▶ Assigned task:
A verbatim reproduction of every entry is the expected answer.

▶ Material for the task:
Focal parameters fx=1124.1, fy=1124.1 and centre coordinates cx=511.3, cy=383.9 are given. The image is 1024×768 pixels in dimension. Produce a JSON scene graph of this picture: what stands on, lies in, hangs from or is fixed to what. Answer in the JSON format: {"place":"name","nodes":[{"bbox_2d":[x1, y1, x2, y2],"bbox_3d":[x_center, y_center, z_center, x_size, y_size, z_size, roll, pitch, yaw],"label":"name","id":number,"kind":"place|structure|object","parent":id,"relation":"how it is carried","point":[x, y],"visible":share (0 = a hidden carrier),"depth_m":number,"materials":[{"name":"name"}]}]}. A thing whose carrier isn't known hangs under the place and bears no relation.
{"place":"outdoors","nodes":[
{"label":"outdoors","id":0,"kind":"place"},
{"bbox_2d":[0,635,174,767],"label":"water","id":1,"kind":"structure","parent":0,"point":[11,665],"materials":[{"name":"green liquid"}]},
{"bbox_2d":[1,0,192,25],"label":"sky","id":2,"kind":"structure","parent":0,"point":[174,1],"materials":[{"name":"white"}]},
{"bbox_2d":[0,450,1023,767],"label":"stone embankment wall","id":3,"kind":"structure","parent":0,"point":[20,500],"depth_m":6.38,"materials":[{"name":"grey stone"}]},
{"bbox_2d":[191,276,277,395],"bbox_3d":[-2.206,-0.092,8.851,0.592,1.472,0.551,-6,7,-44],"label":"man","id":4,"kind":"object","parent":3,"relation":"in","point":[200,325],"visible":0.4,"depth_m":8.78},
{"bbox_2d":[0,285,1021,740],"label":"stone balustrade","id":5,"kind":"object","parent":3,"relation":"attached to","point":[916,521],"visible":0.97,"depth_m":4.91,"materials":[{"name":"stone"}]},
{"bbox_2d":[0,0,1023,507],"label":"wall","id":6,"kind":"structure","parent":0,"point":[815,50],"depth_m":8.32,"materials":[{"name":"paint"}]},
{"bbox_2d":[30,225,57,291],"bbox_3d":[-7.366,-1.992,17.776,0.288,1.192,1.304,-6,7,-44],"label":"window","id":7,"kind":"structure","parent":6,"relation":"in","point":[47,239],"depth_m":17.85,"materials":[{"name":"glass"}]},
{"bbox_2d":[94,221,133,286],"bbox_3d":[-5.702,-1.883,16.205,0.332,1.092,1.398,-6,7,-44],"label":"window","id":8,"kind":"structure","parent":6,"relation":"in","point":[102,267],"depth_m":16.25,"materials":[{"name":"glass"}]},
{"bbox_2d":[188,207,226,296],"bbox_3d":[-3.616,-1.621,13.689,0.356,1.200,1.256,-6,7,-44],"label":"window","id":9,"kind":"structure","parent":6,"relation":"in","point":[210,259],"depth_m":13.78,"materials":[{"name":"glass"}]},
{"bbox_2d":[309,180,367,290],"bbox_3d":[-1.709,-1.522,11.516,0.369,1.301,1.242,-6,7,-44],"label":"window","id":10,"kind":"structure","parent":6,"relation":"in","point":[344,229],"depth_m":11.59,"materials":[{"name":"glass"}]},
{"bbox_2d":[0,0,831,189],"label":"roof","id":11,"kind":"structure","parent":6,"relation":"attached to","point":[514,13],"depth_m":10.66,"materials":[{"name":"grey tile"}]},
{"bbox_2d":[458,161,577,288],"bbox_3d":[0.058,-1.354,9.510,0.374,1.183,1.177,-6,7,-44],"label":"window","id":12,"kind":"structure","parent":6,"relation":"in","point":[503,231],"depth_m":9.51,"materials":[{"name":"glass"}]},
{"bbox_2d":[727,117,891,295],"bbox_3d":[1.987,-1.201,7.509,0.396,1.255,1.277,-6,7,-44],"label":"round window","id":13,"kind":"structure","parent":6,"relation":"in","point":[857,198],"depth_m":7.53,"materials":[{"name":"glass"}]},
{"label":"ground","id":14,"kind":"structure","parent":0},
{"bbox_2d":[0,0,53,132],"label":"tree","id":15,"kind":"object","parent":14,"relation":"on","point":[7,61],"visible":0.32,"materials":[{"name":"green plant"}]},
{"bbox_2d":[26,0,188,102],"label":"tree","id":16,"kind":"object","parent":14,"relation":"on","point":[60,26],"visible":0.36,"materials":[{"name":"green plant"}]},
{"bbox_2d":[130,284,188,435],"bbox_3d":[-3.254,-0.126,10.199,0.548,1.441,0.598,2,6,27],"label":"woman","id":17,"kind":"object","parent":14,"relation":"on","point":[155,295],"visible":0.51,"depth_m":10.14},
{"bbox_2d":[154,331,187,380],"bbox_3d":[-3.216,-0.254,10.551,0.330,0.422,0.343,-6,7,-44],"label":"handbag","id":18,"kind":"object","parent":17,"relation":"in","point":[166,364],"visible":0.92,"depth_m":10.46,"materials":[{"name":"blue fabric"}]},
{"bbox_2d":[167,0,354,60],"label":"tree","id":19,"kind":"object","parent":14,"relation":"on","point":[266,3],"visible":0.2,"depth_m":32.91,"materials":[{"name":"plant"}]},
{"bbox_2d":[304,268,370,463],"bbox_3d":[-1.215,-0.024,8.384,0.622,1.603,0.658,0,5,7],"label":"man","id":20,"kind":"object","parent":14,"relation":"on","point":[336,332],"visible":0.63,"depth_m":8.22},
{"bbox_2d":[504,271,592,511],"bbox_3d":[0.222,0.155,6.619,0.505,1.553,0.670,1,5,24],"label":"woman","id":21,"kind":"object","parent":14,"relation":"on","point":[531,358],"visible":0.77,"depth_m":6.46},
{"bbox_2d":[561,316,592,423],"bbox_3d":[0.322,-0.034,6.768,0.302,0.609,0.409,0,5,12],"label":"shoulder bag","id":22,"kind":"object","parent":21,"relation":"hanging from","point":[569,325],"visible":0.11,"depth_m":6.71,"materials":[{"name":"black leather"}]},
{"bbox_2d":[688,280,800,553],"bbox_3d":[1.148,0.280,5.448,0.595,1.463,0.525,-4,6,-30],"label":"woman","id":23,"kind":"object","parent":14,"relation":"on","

▶ Result of the exercise:
Focal parameters fx=1124.1, fy=1124.1 and centre coordinates cx=511.3, cy=383.9 are given. The image is 1024×768 pixels in dimension. Produce a JSON scene graph of this picture: what stands on, lies in, hangs from or is fixed to what. Answer in the JSON format: {"place":"name","nodes":[{"bbox_2d":[x1, y1, x2, y2],"bbox_3d":[x_center, y_center, z_center, x_size, y_size, z_size, roll, pitch, yaw],"label":"name","id":number,"kind":"place|structure|object","parent":id,"relation":"how it is carried","point":[x, y],"visible":share (0 = a hidden carrier),"depth_m":number,"materials":[{"name":"name"}]}]}. A thing whose carrier isn't known hangs under the place and bears no relation.
{"place":"outdoors","nodes":[
{"label":"outdoors","id":0,"kind":"place"},
{"bbox_2d":[0,635,174,767],"label":"water","id":1,"kind":"structure","parent":0,"point":[11,665],"materials":[{"name":"green liquid"}]},
{"bbox_2d":[1,0,192,25],"label":"sky","id":2,"kind":"structure","parent":0,"point":[174,1],"materials":[{"name":"white"}]},
{"bbox_2d":[0,450,1023,767],"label":"stone embankment wall","id":3,"kind":"structure","parent":0,"point":[20,500],"depth_m":6.38,"materials":[{"name":"grey stone"}]},
{"bbox_2d":[191,276,277,395],"bbox_3d":[-2.206,-0.092,8.851,0.592,1.472,0.551,-6,7,-44],"label":"man","id":4,"kind":"object","parent":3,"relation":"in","point":[200,325],"visible":0.4,"depth_m":8.78},
{"bbox_2d":[0,285,1021,740],"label":"stone balustrade","id":5,"kind":"object","parent":3,"relation":"attached to","point":[916,521],"visible":0.97,"depth_m":4.91,"materials":[{"name":"stone"}]},
{"bbox_2d":[0,0,1023,507],"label":"wall","id":6,"kind":"structure","parent":0,"point":[815,50],"depth_m":8.32,"materials":[{"name":"paint"}]},
{"bbox_2d":[30,225,57,291],"bbox_3d":[-7.366,-1.992,17.776,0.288,1.192,1.304,-6,7,-44],"label":"window","id":7,"kind":"structure","parent":6,"relation":"in","point":[47,239],"depth_m":17.85,"materials":[{"name":"glass"}]},
{"bbox_2d":[94,221,133,286],"bbox_3d":[-5.702,-1.883,16.205,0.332,1.092,1.398,-6,7,-44],"label":"window","id":8,"kind":"structure","parent":6,"relation":"in","point":[102,267],"depth_m":16.25,"materials":[{"name":"glass"}]},
{"bbox_2d":[188,207,226,296],"bbox_3d":[-3.616,-1.621,13.689,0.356,1.200,1.256,-6,7,-44],"label":"window","id":9,"kind":"structure","parent":6,"relation":"in","point":[210,259],"depth_m":13.78,"materials":[{"name":"glass"}]},
{"bbox_2d":[309,180,367,290],"bbox_3d":[-1.709,-1.522,11.516,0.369,1.301,1.242,-6,7,-44],"label":"window","id":10,"kind":"structure","parent":6,"relation":"in","point":[344,229],"depth_m":11.59,"materials":[{"name":"glass"}]},
{"bbox_2d":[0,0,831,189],"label":"roof","id":11,"kind":"structure","parent":6,"relation":"attached to","point":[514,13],"depth_m":10.66,"materials":[{"name":"grey tile"}]},
{"bbox_2d":[458,161,577,288],"bbox_3d":[0.058,-1.354,9.510,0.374,1.183,1.177,-6,7,-44],"label":"window","id":12,"kind":"structure","parent":6,"relation":"in","point":[503,231],"depth_m":9.51,"materials":[{"name":"glass"}]},
{"bbox_2d":[727,117,891,295],"bbox_3d":[1.987,-1.201,7.509,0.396,1.255,1.277,-6,7,-44],"label":"round window","id":13,"kind":"structure","parent":6,"relation":"in","point":[857,198],"depth_m":7.53,"materials":[{"name":"glass"}]},
{"label":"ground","id":14,"kind":"structure","parent":0},
{"bbox_2d":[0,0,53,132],"label":"tree","id":15,"kind":"object","parent":14,"relation":"on","point":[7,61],"visible":0.32,"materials":[{"name":"green plant"}]},
{"bbox_2d":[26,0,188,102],"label":"tree","id":16,"kind":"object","parent":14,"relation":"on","point":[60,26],"visible":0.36,"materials":[{"name":"green plant"}]},
{"bbox_2d":[130,284,188,435],"bbox_3d":[-3.254,-0.126,10.199,0.548,1.441,0.598,2,6,27],"label":"woman","id":17,"kind":"object","parent":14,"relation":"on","point":[155,295],"visible":0.51,"depth_m":10.14},
{"bbox_2d":[154,331,187,380],"bbox_3d":[-3.216,-0.254,10.551,0.330,0.422,0.343,-6,7,-44],"label":"handbag","id":18,"kind":"object","parent":17,"relation":"in","point":[166,364],"visible":0.92,"depth_m":10.46,"materials":[{"name":"blue fabric"}]},
{"bbox_2d":[167,0,354,60],"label":"tree","id":19,"kind":"object","parent":14,"relation":"on","point":[266,3],"visible":0.2,"depth_m":32.91,"materials":[{"name":"plant"}]},
{"bbox_2d":[304,268,370,463],"bbox_3d":[-1.215,-0.024,8.384,0.622,1.603,0.658,0,5,7],"label":"man","id":20,"kind":"object","parent":14,"relation":"on","point":[336,332],"visible":0.63,"depth_m":8.22},
{"bbox_2d":[504,271,592,511],"bbox_3d":[0.222,0.155,6.619,0.505,1.553,0.670,1,5,24],"label":"woman","id":21,"kind":"object","parent":14,"relation":"on","point":[531,358],"visible":0.77,"depth_m":6.46},
{"bbox_2d":[561,316,592,423],"bbox_3d":[0.322,-0.034,6.768,0.302,0.609,0.409,0,5,12],"label":"shoulder bag","id":22,"kind":"object","parent":21,"relation":"hanging from","point":[569,325],"visible":0.11,"depth_m":6.71,"materials":[{"name":"black leather"}]},
{"bbox_2d":[688,280,800,553],"bbox_3d":[1.148,0.280,5.448,0.595,1.463,0.525,-4,6,-30],"label":"woman","id":23,"kind":"object","parent":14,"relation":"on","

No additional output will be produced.